Jon was left without a Kitana and Jibran was drawing closer and closer. Thinking quickly, Jon said, " MY GOD, BEHIND YOU!" Jibran foolishly looked behind him and this gave Jon enough time to run. When Jibran turned around, he saw Jon was there. Using his godlike powers, Jibran appeared in front of Jon. " No one leaves…"
" How did you do that?" Jon asked in bewilderment.
" You don’t ask dumb question…" Jibran said in a cold tone. Then he aimed his palms directly at Jon and prepared to fire a ball of his godlike fruity abilities. " Now you die!" Jibran blasted the ball of energy, but before it could hit Jon, a smiley face jumped in the way and got hit.
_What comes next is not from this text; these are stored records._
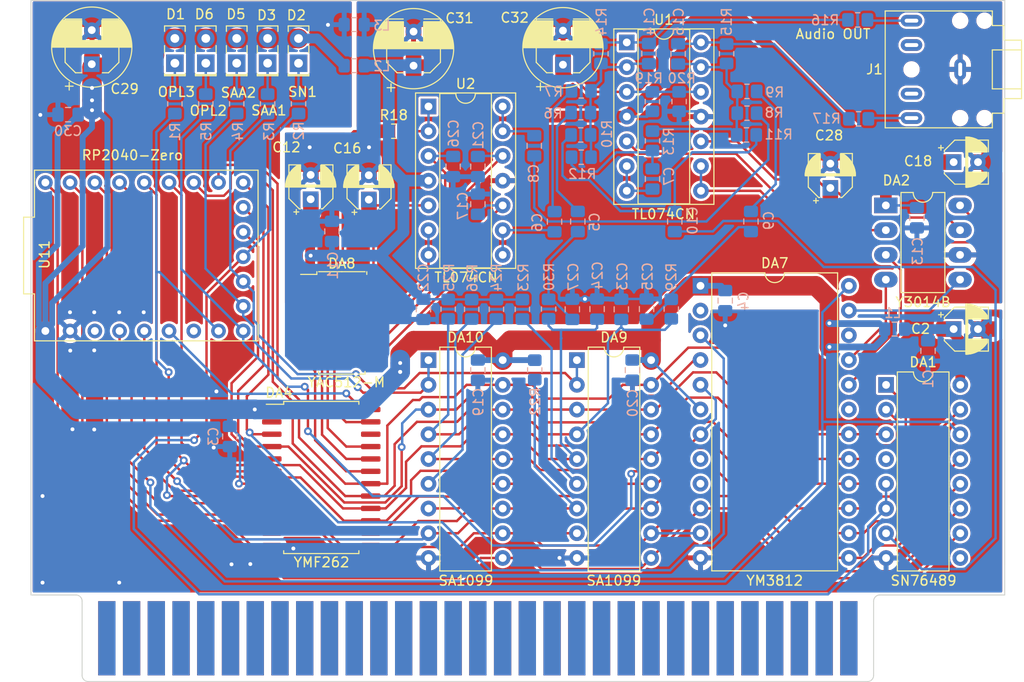
<source format=kicad_pcb>
(kicad_pcb
	(version 20240108)
	(generator "pcbnew")
	(generator_version "8.0")
	(general
		(thickness 1.6)
		(legacy_teardrops no)
	)
	(paper "A4")
	(layers
		(0 "F.Cu" signal)
		(31 "B.Cu" signal)
		(32 "B.Adhes" user "B.Adhesive")
		(33 "F.Adhes" user "F.Adhesive")
		(34 "B.Paste" user)
		(35 "F.Paste" user)
		(36 "B.SilkS" user "B.Silkscreen")
		(37 "F.SilkS" user "F.Silkscreen")
		(38 "B.Mask" user)
		(39 "F.Mask" user)
		(40 "Dwgs.User" user "User.Drawings")
		(41 "Cmts.User" user "User.Comments")
		(42 "Eco1.User" user "User.Eco1")
		(43 "Eco2.User" user "User.Eco2")
		(44 "Edge.Cuts" user)
		(45 "Margin" user)
		(46 "B.CrtYd" user "B.Courtyard")
		(47 "F.CrtYd" user "F.Courtyard")
		(48 "B.Fab" user)
		(49 "F.Fab" user)
		(50 "User.1" user)
		(51 "User.2" user)
		(52 "User.3" user)
		(53 "User.4" user)
		(54 "User.5" user)
		(55 "User.6" user)
		(56 "User.7" user)
		(57 "User.8" user)
		(58 "User.9" user)
	)
	(setup
		(stackup
			(layer "F.SilkS"
				(type "Top Silk Screen")
			)
			(layer "F.Paste"
				(type "Top Solder Paste")
			)
			(layer "F.Mask"
				(type "Top Solder Mask")
				(thickness 0.01)
			)
			(layer "F.Cu"
				(type "copper")
				(thickness 0.035)
			)
			(layer "dielectric 1"
				(type "core")
				(thickness 1.51)
				(material "FR4")
				(epsilon_r 4.5)
				(loss_tangent 0.02)
			)
			(layer "B.Cu"
				(type "copper")
				(thickness 0.035)
			)
			(layer "B.Mask"
				(type "Bottom Solder Mask")
				(thickness 0.01)
			)
			(layer "B.Paste"
				(type "Bottom Solder Paste")
			)
			(layer "B.SilkS"
				(type "Bottom Silk Screen")
			)
			(copper_finish "None")
			(dielectric_constraints no)
		)
		(pad_to_mask_clearance 0)
		(allow_soldermask_bridges_in_footprints no)
		(pcbplotparams
			(layerselection 0x00010fc_ffffffff)
			(plot_on_all_layers_selection 0x0000000_00000000)
			(disableapertmacros no)
			(usegerberextensions no)
			(usegerberattributes yes)
			(usegerberadvancedattributes yes)
			(creategerberjobfile yes)
			(dashed_line_dash_ratio 12.000000)
			(dashed_line_gap_ratio 3.000000)
			(svgprecision 6)
			(plotframeref no)
			(viasonmask no)
			(mode 1)
			(useauxorigin no)
			(hpglpennumber 1)
			(hpglpenspeed 20)
			(hpglpendiameter 15.000000)
			(pdf_front_fp_property_popups yes)
			(pdf_back_fp_property_popups yes)
			(dxfpolygonmode yes)
			(dxfimperialunits yes)
			(dxfusepcbnewfont yes)
			(psnegative no)
			(psa4output no)
			(plotreference yes)
			(plotvalue yes)
			(plotfptext yes)
			(plotinvisibletext no)
			(sketchpadsonfab no)
			(subtractmaskfromsilk no)
			(outputformat 1)
			(mirror no)
			(drillshape 0)
			(scaleselection 1)
			(outputdirectory "Gerber/")
		)
	)
	(net 0 "")
	(net 1 "GND")
	(net 2 "VDDA")
	(net 3 "/OutSAA1099_R")
	(net 4 "/Out_OPL3_R")
	(net 5 "Net-(C5-Pad2)")
	(net 6 "Net-(C6-Pad2)")
	(net 7 "/Out_OPL3_L")
	(net 8 "Net-(C7-Pad2)")
	(net 9 "/OutSAA1099_L")
	(net 10 "Net-(C8-Pad2)")
	(net 11 "/OutSN1")
	(net 12 "Net-(C9-Pad2)")
	(net 13 "+5v")
	(net 14 "Net-(C14-Pad1)")
	(net 15 "Net-(C14-Pad2)")
	(net 16 "Net-(C15-Pad1)")
	(net 17 "Net-(C15-Pad2)")
	(net 18 "Net-(C17-Pad1)")
	(net 19 "Net-(C23-Pad1)")
	(net 20 "Net-(C24-Pad1)")
	(net 21 "/ref")
	(net 22 "Net-(D1-Pad1)")
	(net 23 "Net-(D2-Pad1)")
	(net 24 "Net-(D3-Pad1)")
	(net 25 "/DA2")
	(net 26 "/DA1")
	(net 27 "/DA0")
	(net 28 "/~{CS_SN1}")
	(net 29 "/DA7")
	(net 30 "/DA6")
	(net 31 "/DA5")
	(net 32 "/DA4")
	(net 33 "/DA3")
	(net 34 "Net-(D5-Pad1)")
	(net 35 "Net-(D6-Pad1)")
	(net 36 "Net-(DA2-Pad3)")
	(net 37 "/~{IC}")
	(net 38 "/A0")
	(net 39 "Net-(DA2-Pad4)")
	(net 40 "Net-(DA2-Pad5)")
	(net 41 "Net-(DA4-Pad19)")
	(net 42 "/~{CS_SAA1}")
	(net 43 "Net-(DA4-Pad20)")
	(net 44 "/~{DTACK}")
	(net 45 "Net-(C1-Pad2)")
	(net 46 "/~{CS_SAA2}")
	(net 47 "Net-(DA4-Pad21)")
	(net 48 "/clk7.159")
	(net 49 "/Out_L")
	(net 50 "/Out_R")
	(net 51 "/A1")
	(net 52 "/Out_OPL2")
	(net 53 "Net-(C10-Pad2)")
	(net 54 "Net-(DA4-Pad23)")
	(net 55 "unconnected-(DA7-Pad2)")
	(net 56 "GNDA")
	(net 57 "Net-(C16-Pad1)")
	(net 58 "Net-(C21-Pad1)")
	(net 59 "Net-(C26-Pad1)")
	(net 60 "Net-(C28-Pad1)")
	(net 61 "/~{OPL3}")
	(net 62 "Net-(DA8-Pad12)")
	(net 63 "Net-(DA8-Pad14)")
	(net 64 "Net-(DA9-Pad6)")
	(net 65 "Net-(DA10-Pad6)")
	(net 66 "/clk_14")
	(net 67 "/~{OPL2}")
	(net 68 "/clk_3.5")
	(net 69 "unconnected-(U11-Pad21)")
	(net 70 "unconnected-(DA1-Pad4)")
	(net 71 "Net-(DA2-Pad2)")
	(net 72 "Net-(DA2-Pad8)")
	(net 73 "Net-(J1-PadR)")
	(net 74 "Net-(J1-PadT)")
	(net 75 "Net-(R18-Pad2)")
	(net 76 "unconnected-(U11-Pad17)")
	(footprint "LED_THT:LED_Rectangular_W5.0mm_H2.0mm" (layer "F.Cu") (at 114.3 91.44 90))
	(footprint "Capacitor_SMD:CP_Elec_4x5.4" (layer "F.Cu") (at 186.055 118.745))
	(footprint "Capacitor_SMD:CP_Elec_4x5.4" (layer "F.Cu") (at 186.055 101.6))
	(footprint "Capacitor_THT:CP_Radial_D8.0mm_P3.50mm" (layer "F.Cu") (at 144.6276 91.594051 90))
	(footprint "Capacitor_SMD:CP_Elec_5x5.4" (layer "F.Cu") (at 144.6464 89.662 90))
	(footprint "Package_DIP:DIP-24_W15.24mm" (layer "F.Cu") (at 158.75 114.3))
	(footprint "Capacitor_THT:CP_Radial_D8.0mm_P3.50mm" (layer "F.Cu") (at 129.286 91.695651 90))
	(footprint "Capacitor_THT:CP_Radial_D5.0mm_P2.50mm" (layer "F.Cu") (at 184.7488 101.6))
	(footprint "Package_DIP:DIP-8_W7.62mm_LongPads" (layer "F.Cu") (at 177.785 106.045))
	(footprint "Capacitor_THT:CP_Radial_D5.0mm_P2.50mm" (layer "F.Cu") (at 118.7196 105.41 90))
	(footprint "LED_THT:LED_Rectangular_W5.0mm_H2.0mm" (layer "F.Cu") (at 111.125 91.44 90))
	(footprint "Capacitor_SMD:CP_Elec_5x5.4" (layer "F.Cu") (at 96.266 89.662 90))
	(footprint "Connector_Audio:Jack_3.5mm_CUI_SJ1-3525N_Horizontal" (layer "F.Cu") (at 185.42 92.075 90))
	(footprint "Package_DIP:DIP-18_W7.62mm" (layer "F.Cu") (at 130.82 121.93))
	(footprint "Package_DIP:DIP-16_W7.62mm" (layer "F.Cu") (at 177.81 124.475))
	(footprint "Capacitor_SMD:CP_Elec_4x5.4" (layer "F.Cu") (at 172.085 102.975 90))
	(footprint "Capacitor_SMD:CP_Elec_4x5.4" (layer "F.Cu") (at 118.745 104.14 90))
	(footprint "Package_SO:SOIC-16_4.55x10.3mm_P1.27mm"
		(layer "F.Cu")
		(uuid "85005357-ad83-4842-9230-b8eeaa7047c5")
		(at 121.92 118.11)
		(descr "SOIC, 16 Pin (https://toshiba.semicon-storage.com/info
... [1106249 chars truncated]
</source>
" Turing Man!" Jon yelled running back. Turing Man was slightly damaged as he said, " Using last available memory to save us both…" And with that Jon and Turing Man vanished back inside the Comp.Sci room (which was intact despite the fact that a mushroom cloud like explosion had just occurred in the school).
Cad Man and Jibran grinned and said, " Now for scaring away the people here." Jibran and Cad Man started to walk into Zellers to try on a variety of merchendise, food and several other non-Disney related products.
Britney Spears hid behind a chair and when she saw they were gone ran out the mall doors. " Jibran has gone mad with power…I must get back to the school and assemble an army of fans to defeat Jibran." Then she noticed that there was a large mushroom cloud in the sky coming from where Woodlands was. A bird like thing landed just in front of her croaking,
" Stop….Drop…Roll…" Ignoring the bird, Spears ran towards the chaotic, mushroom clouded, big exploded due to fire school.